What low libido (men) typically looks like for tantra for men
To regain libido in a long-term relationship, start medical: rule out low testosterone, thyroid, depression, sleep apnoea and medication side-effects first. Once those are clear, male desire is often responsive rather than gone — it returns when you rebuild context and unhurried, goal-free pleasure, not by forcing it. Bloods first, then the conditions that let desire surface.
The research
How do you regain libido in a long-term relationship? Medical causes first, then rebuild the context in which responsive desire can surface — not by forcing it. Low or absent sexual desire in men is a symptom with many possible drivers, not a single condition — which is why the honest first step is medical, not tantric. Common contributors include testosterone deficiency (hypogonadism), thyroid dysfunction, depression, SSRI and other medication side effects, obstructive sleep apnoea, heavy alcohol use, chronic stress and relational drift. Australian first-line guidance (RACGP, 2023) frames male sexual dysfunction as warranting proper medical assessment before anything else, and we follow that: bloods first, framing later. Where evidence does support a psychological route, it tends to be mindfulness-based — the strongest desire-side trial literature (Brotto and colleagues' mindfulness work) is in women, so applying it to men is reasoned extrapolation, not a proven transfer, and we flag it as such. It is also worth naming honestly that desire itself responds to context: in many men low desire is responsive rather than absent — it emerges in the right conditions rather than appearing spontaneously — which shapes what actually helps once medical causes are excluded.

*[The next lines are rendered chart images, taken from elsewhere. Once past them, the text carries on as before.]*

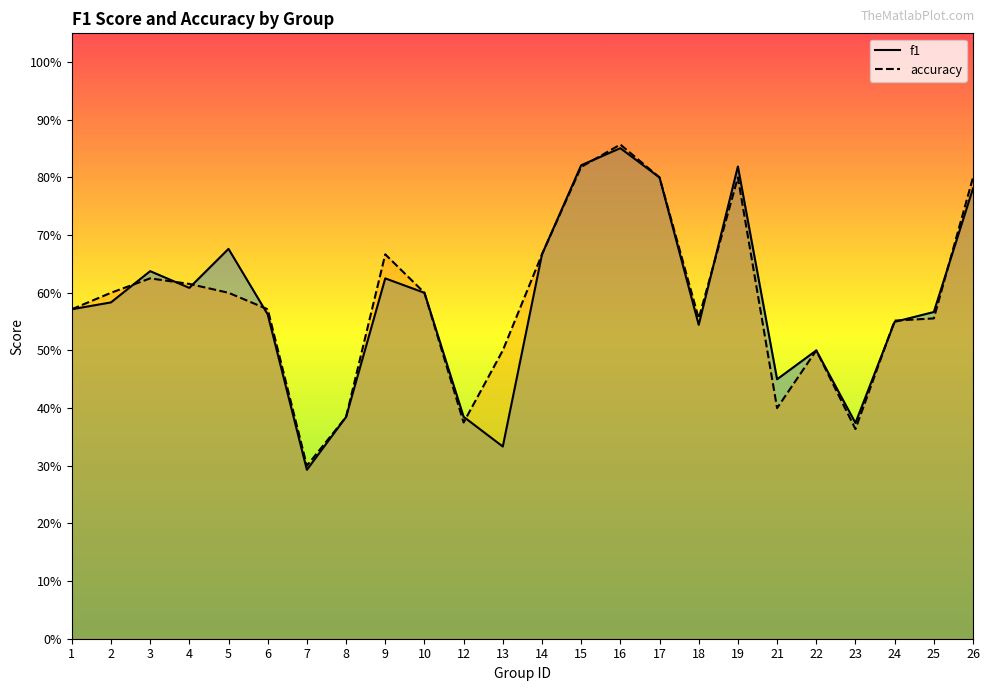

Reading left to right, transcribe all the data shown in this chart.

f1: 0.6	0.6	0.6	0.6	0.7	0.6	0.3	0.4	0.6	0.6	0.4	0.3	0.7	0.8	0.9	0.8	0.5	0.8	0.5	0.5	0.4	0.5	0.6	0.8
accuracy: 0.6	0.6	0.6	0.6	0.6	0.6	0.3	0.4	0.7	0.6	0.4	0.5	0.7	0.8	0.9	0.8	0.6	0.8	0.4	0.5	0.4	0.6	0.6	0.8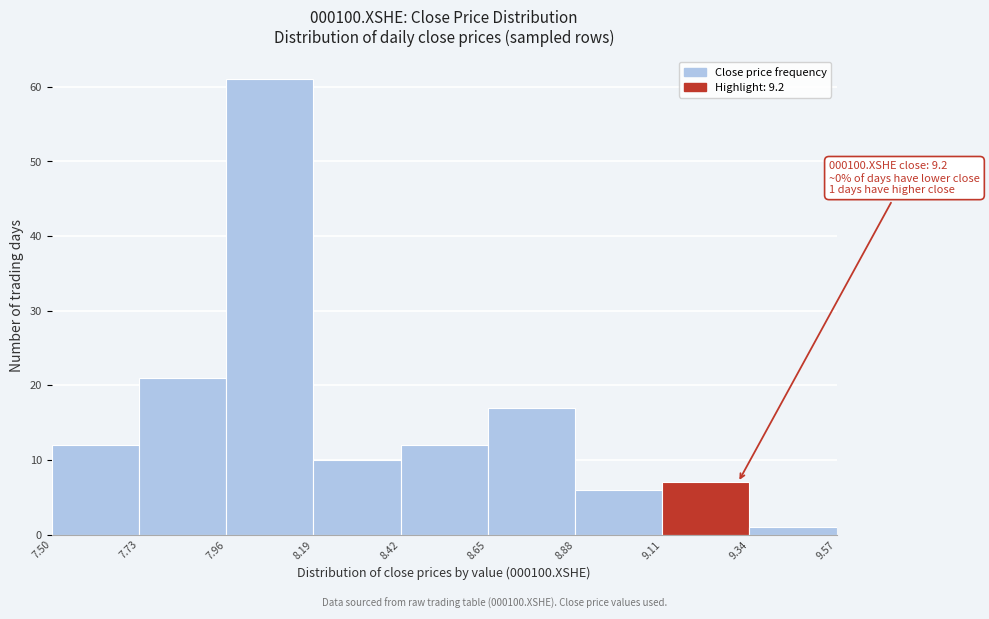

Over which range of the x-axis is the bar tallest?

7.96 to 8.19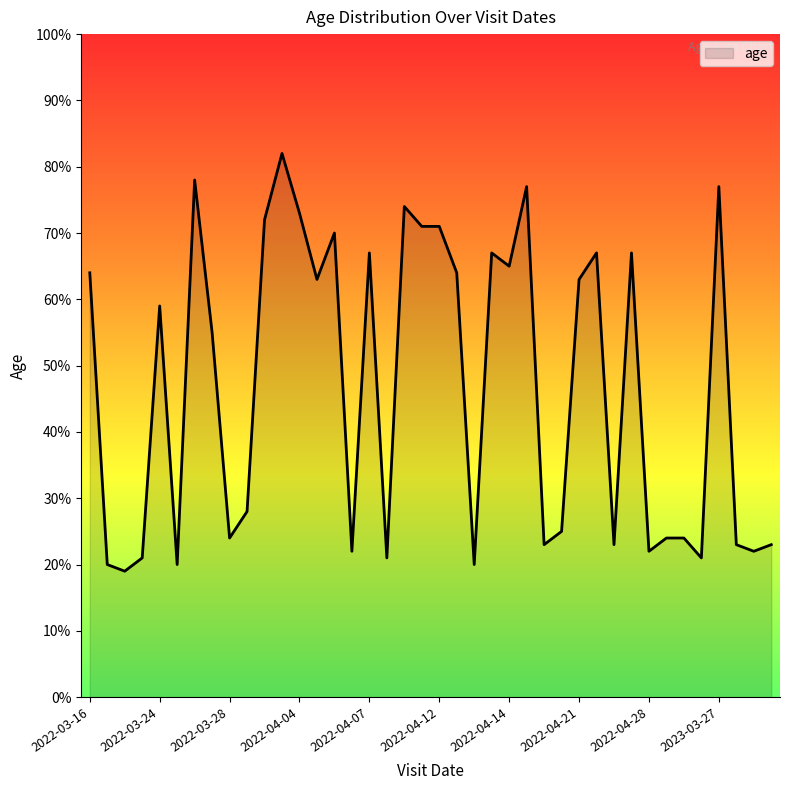

What is the maximum value shown in the chart?

82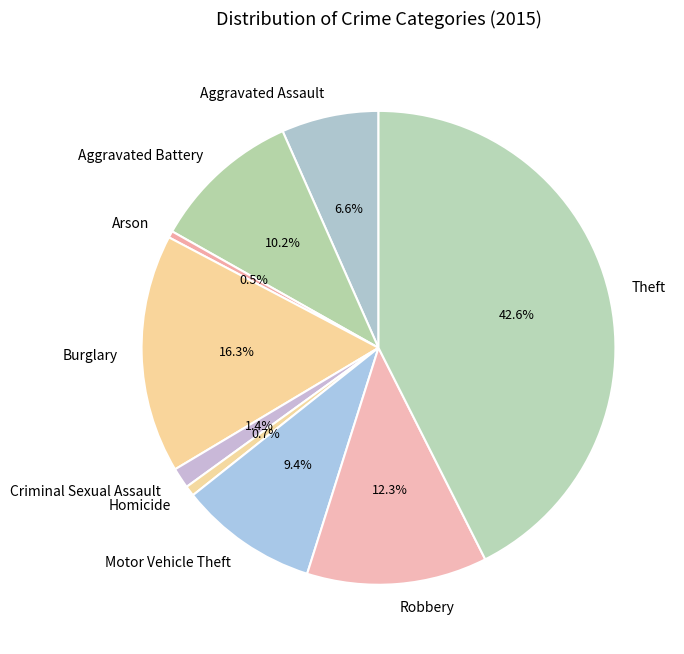

To the nearest percent, what percentage of the pie is Motor Vehicle Theft?

9%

How tantra approaches low libido (men)
Tantra is not a first move for low libido — bloods are. Always begin with a GP: total and free testosterone, thyroid panel, basic metabolic screen, and a review of medications, sleep and mood. If a medical or pharmacological cause is found, that is the lever, and TRT for confirmed hypogonadism often restores desire that no practice could. Only once medical contributors are addressed does the body-based work become the right tool. Then the approach is to re-engage desire rather than force it: re-sensitising the body through slow, goal-free pleasure, rebuilding the felt sense of being a sexual person, and creating the kind of unhurried context in which responsive desire can actually surface. This draws on the same attentional and breath-led mechanism behind mindfulness desire work — strongest evidenced in women (Brotto), so applied here as reasoned adaptation, not proven cure. The aim is not to chase a number but to lower the threshold at which arousal becomes available.
Practices we use
- Desire inventory (beginner, 30 min) — Inquiry into what desire used to feel like and where it went.
- Slow pleasure practice (beginner, 20 min) — Pleasure without arousal goal — re-introduces sensation as nourishment.
- Context audit (beginner, 30 min) — A structured look at the conditions present (and absent) on the rare occasions desire does show up — built on the responsive-desire model, to identify what reliably brings arousal online rather than waiting for it spontaneously.
- Morning breath-and-pelvis activation (beginner, 10 min) — A short daily practice combining slow breath with gentle pelvic-floor engagement and release to restore circulation and parasympathetic tone in the pelvic area.
- Sensual non-demand touch with a partner (intermediate, 30 min) — A sensate-focus-style exchange where neither partner aims for sex, removing performance pressure so desire has room to re-emerge in a low-stakes context.
Is this you?
- You used to want sex more than you do now
- You go weeks without sexual thought
- You've had your testosterone tested and it's in range, but desire is still low
When to see a doctor instead
Always start with a GP visit to rule out hormonal, metabolic, and mental-health contributors.